‚Isidor‘ von Shelly Kupferberg

Ein kleines Schtetl in Ostgalizien. Hier beginnt 1886 der American Dream auf Österreichisch für Dr. Isidor Geller, der in bitterer Armut erwächst, die Talmud-Schule besucht und unter dem strengen Regime seines Vaters – von Beruf Rabbiner – leidet, rebelliert, ausbricht und sich aufmacht. Aufmacht über Lemberg, wo er studiert und seinem großen Bruder später folgt, nach Wien. Hoch hinaus soll es gehen in der k.u.k. Metropole.

Isidor, der ursprünglich Israel heißt und seine elterliche Herkunft als hinderlich empfindet für den Aufstieg, die Karriere und gesellschaftlicher Teilhabe in den höchsten Kreisen des österreichischen Staates, wechselt seinen Namen, verlässt die Universität mit Prädikat, promiviert in Recht und knüpft rasch Kontakte in die Welt der Wirtschaft, Politik und Kultur – immer darauf bedacht, die Seinen zu unterstützen, ihnen Wege zu bahnen, im besten Sinne unter die Arme zu greifen.

„1918 war der Krieg beendet, das Habsburgerreich zerschlagen, das Imperium schrumpfte auf die geografische Größe einer Erbse zusammen, der Vielvölkerstaat war Geschichte – und mein Urgroßonkel mehrfacher Millionär.“ (S. 72)

Wenn die erste Million die schwerste ist, war Kommerzialrat Dr. Isidor Geller mit 32 Jahren Gallonen schwer und ein gemachter Mann. Wie der gewitzte, kluge und nicht weniger gewiefte Opernliebhaber es bis nach ganz oben schaffte, darüber schreibt Shelly Kupferberg in ihrem Debüt auf 256 Seiten. ‚Isidor‘ besticht auf vielerlei Weise, ist weder Roman noch Erzählung, aber dafür eine hervorragend recherchierte Biografiearbeit, die kulturhistorisch die gesellschaftlichen Rahmenbedingungen sowohl in Galizien als auch in Wien mit allen Umbrüchen ganz wunderbar darstellt und kontextualisiert. Zwar steht der tatsächliche Lebensweg des Protagonisten im Zentrum der Handlung, interessanter und gleichsam denkwürdig sind allerdings die Umbrüche und Zeichen der Zeit, die Isidor wie seine Familie wiederholt verkennen.

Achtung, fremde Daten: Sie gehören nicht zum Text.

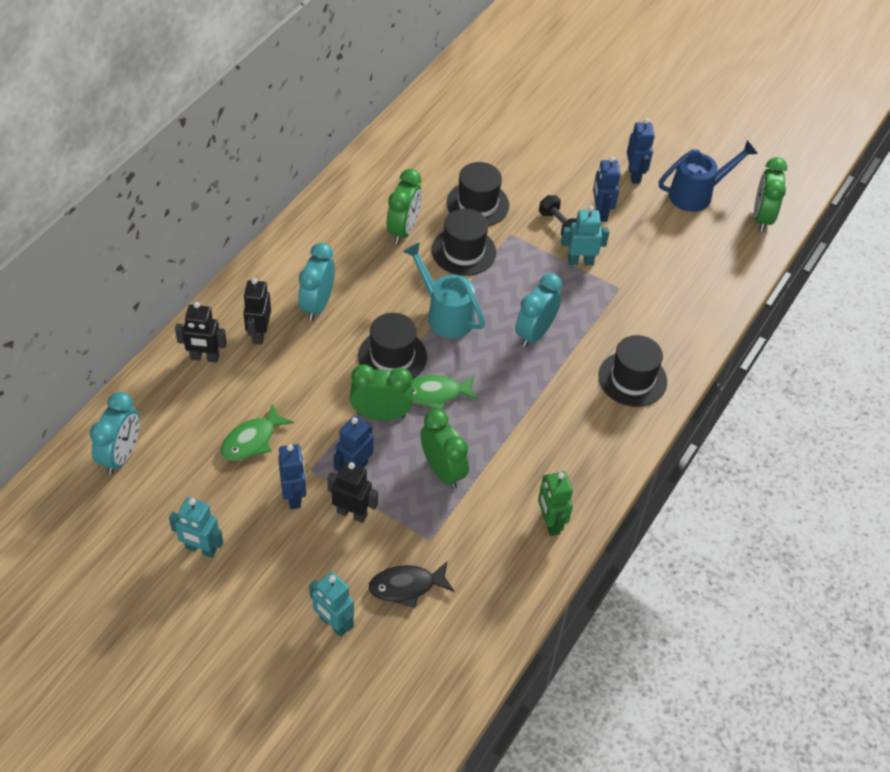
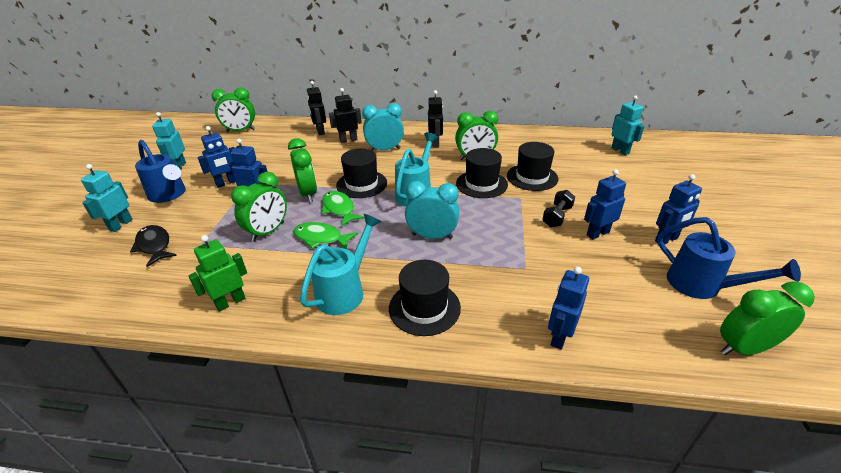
camera: 70 degrees right, 15 degrees down
(121, 455) = (240, 131): turquoise clock -> green clock
(252, 440) = (266, 159): green fish -> green fish (321, 238)
(283, 566) = (169, 195): none -> blue watering can
(352, 513) = (218, 206): black robot -> black robot (435, 143)
(580, 261) = (531, 238): turquoise robot -> turquoise robot (620, 150)
(581, 429) = (344, 291): none -> turquoise watering can
(705, 309) = (559, 337): none -> blue robot

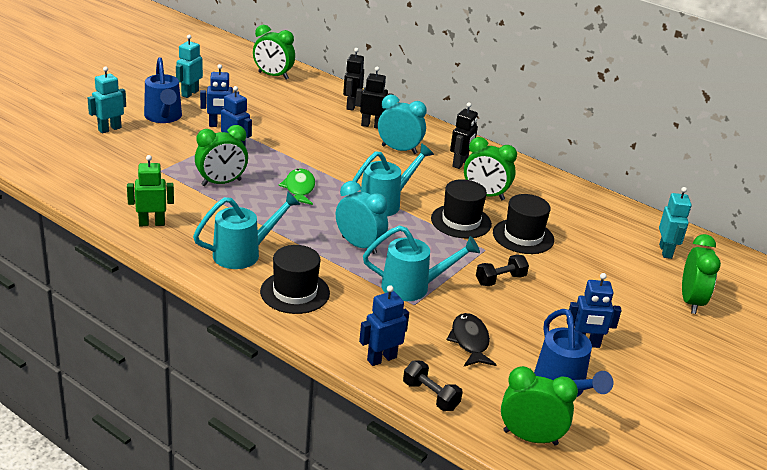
camera: 25 degrees right, 5 degrees down
(154, 246) = (124, 157): black fish -> black fish (470, 341)
(308, 194) = (283, 164): green clock -> green clock (691, 301)
(321, 238) = (261, 206): green fish -> none
(361, 184) = (341, 174): black hat -> none
(508, 253) = (412, 287): none -> turquoise watering can
(597, 233) = (521, 309): blue robot -> none
(635, 353) = (430, 396): none -> black dumbbell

Ismen verschiedener Couleur folgen einer immer gleichen soziologischen Logik. Shelly Kupferberg rekonstruiert auf Grundlage alter Brief ihres Großvaters sowie offizieller Dokumente über den Urgroßonkel aus verschiedensten Archiven, den sich galoppierend radikalisierenden Antisemitismus in Österreich und darüber hinaus. Mit bedrückenden, teils schwer auszuhaltenden authentischen Zeitdokumenten aus den 20er und 30er Jahren steuert Kupferberg inhaltlich auf das gesellschaftliche Zugrunderichten ihrer Familie nach 1838 zu, was schließlich in der Ermordung von sechs Millionen jüdischen Menschen endet.

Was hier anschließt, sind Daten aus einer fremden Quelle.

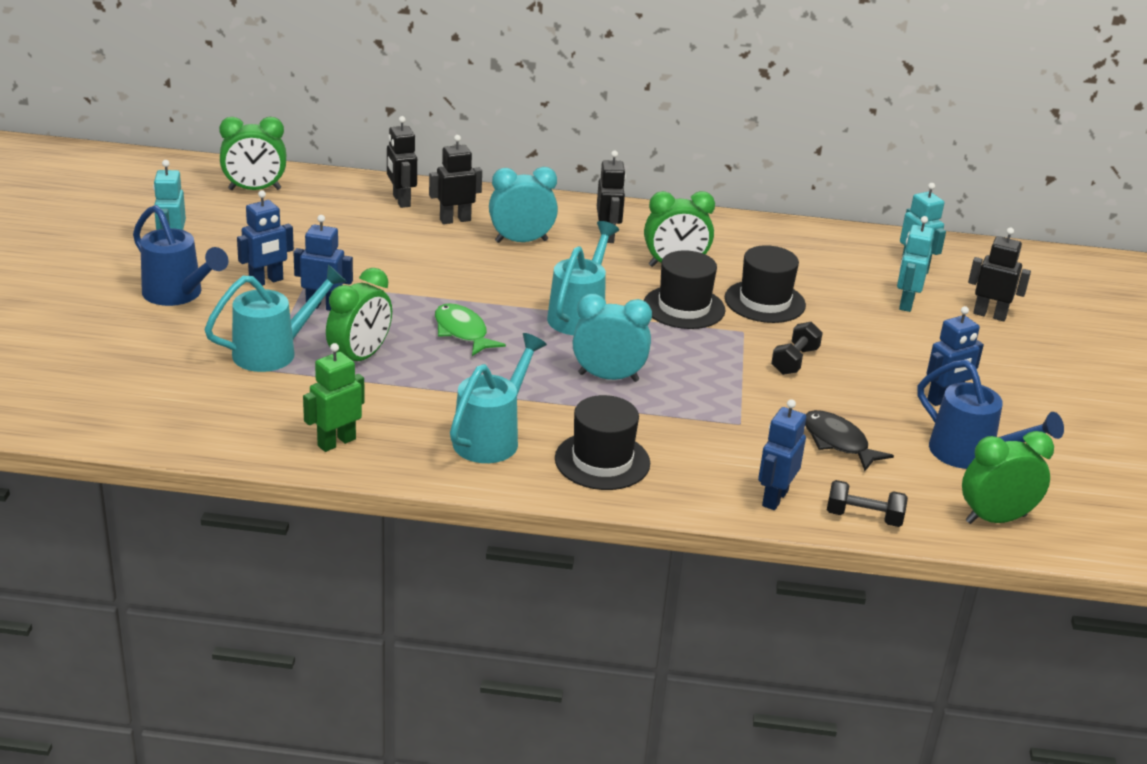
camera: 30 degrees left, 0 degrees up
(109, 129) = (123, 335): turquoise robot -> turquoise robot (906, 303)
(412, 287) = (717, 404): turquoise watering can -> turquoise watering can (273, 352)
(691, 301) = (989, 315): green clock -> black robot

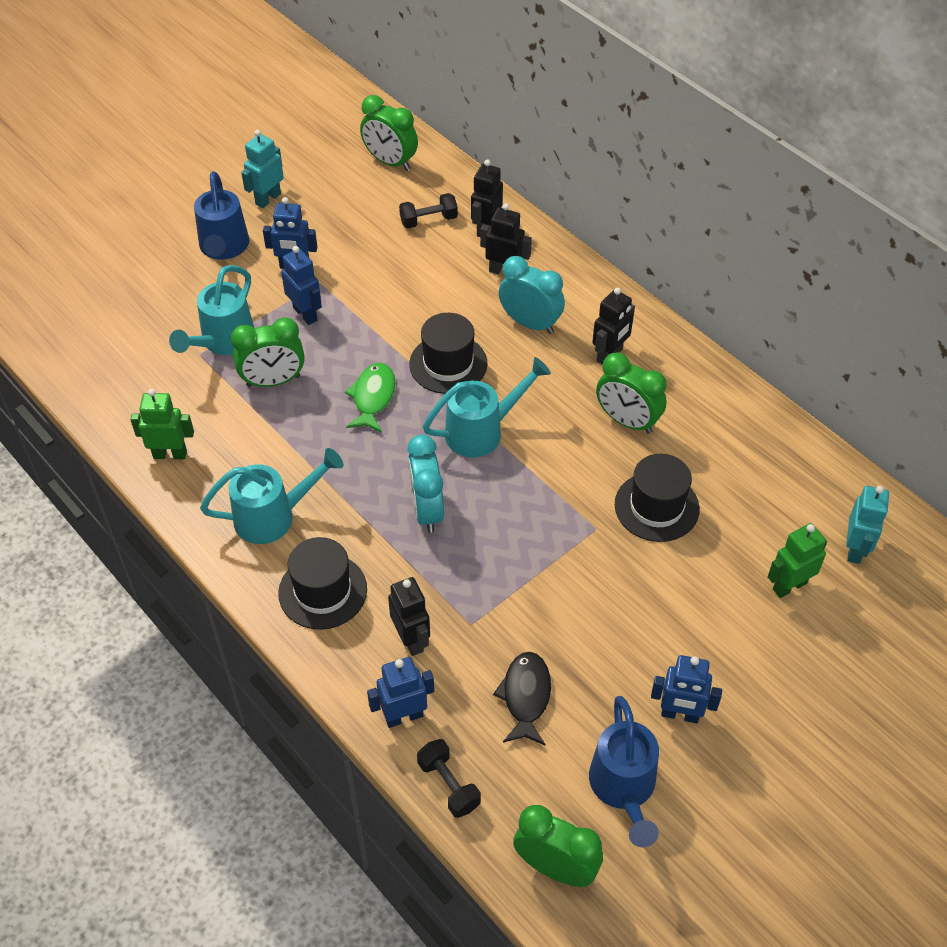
camera: 45 degrees right, 20 degrees up
(273, 352) = (224, 341): turquoise watering can -> turquoise watering can turned 105 degrees clockwise
(608, 377) = (426, 510): turquoise clock -> turquoise clock turned 150 degrees counterclockwise
(684, 307) = (577, 472): black hat -> black hat (448, 364)
(794, 361) = (599, 588): black dumbbell -> black dumbbell (428, 220)
(906, 303) = (789, 586): turquoise robot -> green robot
(989, 315) = (857, 649): black robot -> black robot (411, 639)

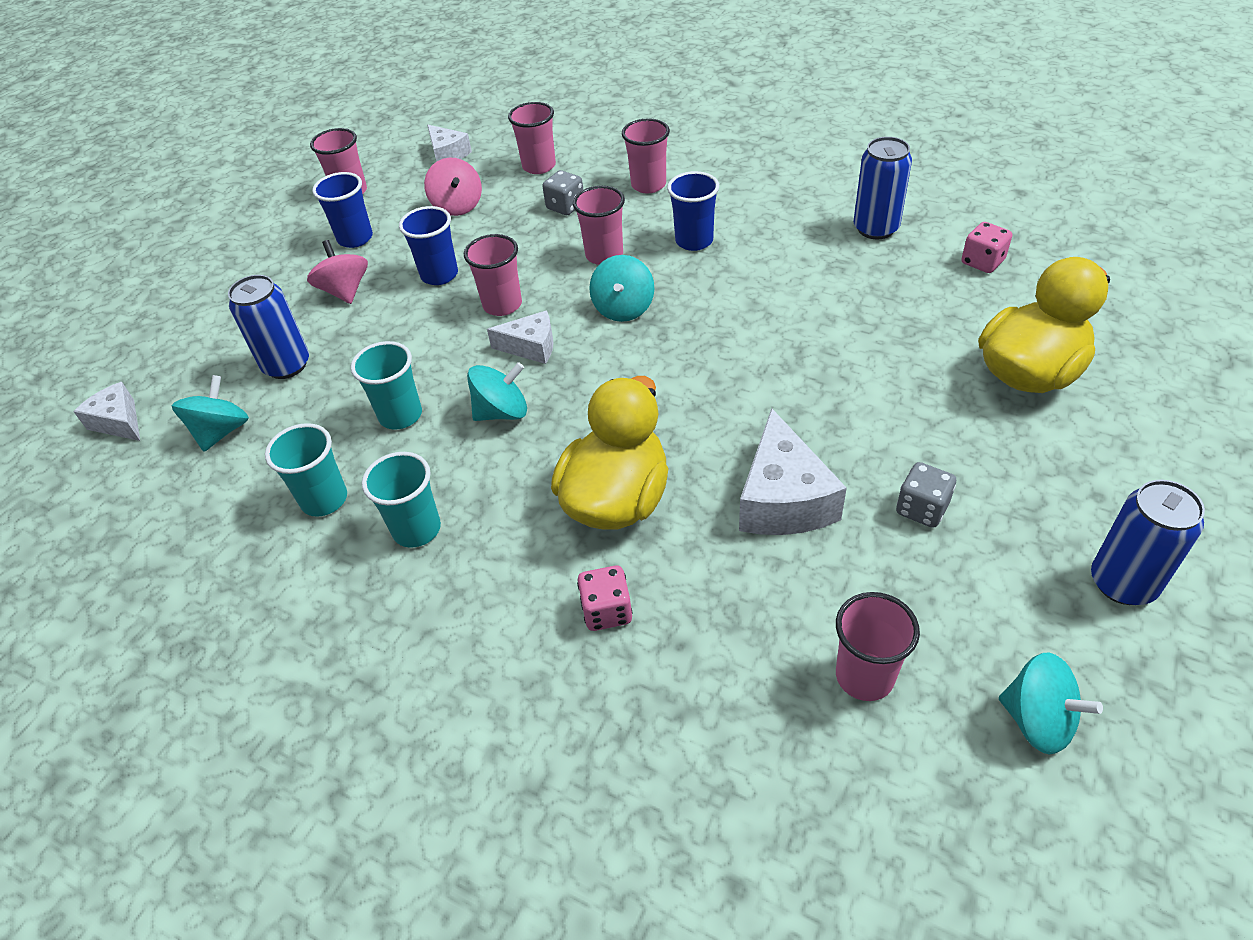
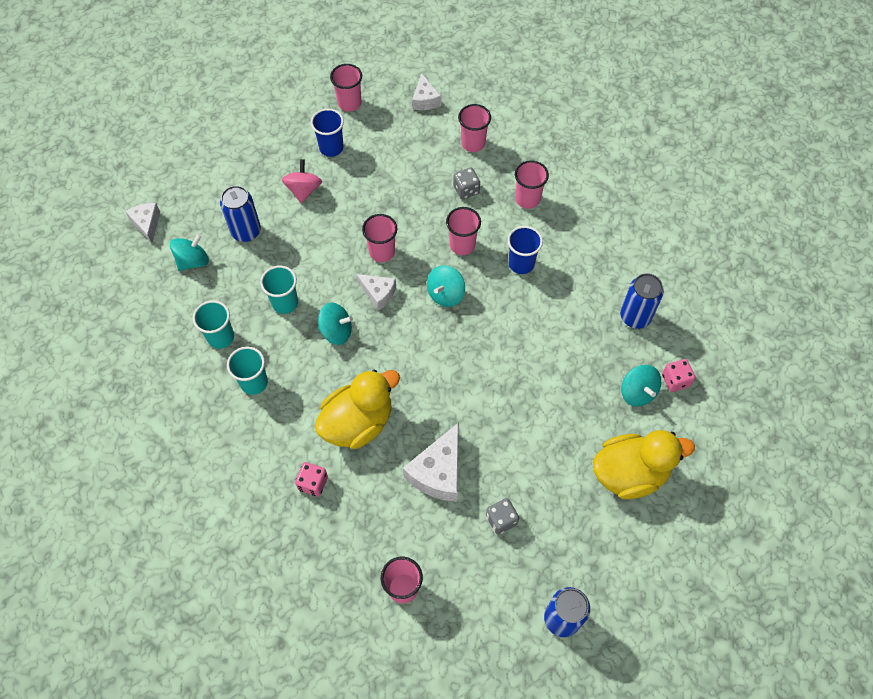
camera: 25 degrees right, 15 degrees up
(439, 275) = (361, 207): blue cup -> none
(457, 206) = (404, 152): pink spinning top -> none
(1037, 720) = (461, 655): turquoise spinning top -> turquoise spinning top (637, 392)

‚Isidor‘ ist ein Buch, das sowohl Biografie als auch Lehrbuch ist. Durch Wechsel in Perspektive und Zeit gelingt Kupferberg ein geschickt montiertes Sittengemälde, das sprachlich ganz leichtfüßig mitnimmt auf die Ringstraße und in den 1. Wiener Bezirk. Wenn auch der Inhalt harter Tobak und alles andere ist als leichte Kost, atmet ‚Isidor‘ die vielen bunten Gerüche jüdischen Lebens Mittel- und Osteuropas von vor über 100 Jahren. Ein bewegendes Buch über den Aufstieg und die Vernichtung eines schillernden Mannes am zweimaligen Vorabend beider Weltkriege.

  • Gelesen im Juni 2023
  • Vielen Dank, lieber Patrick, für dein Geschenk.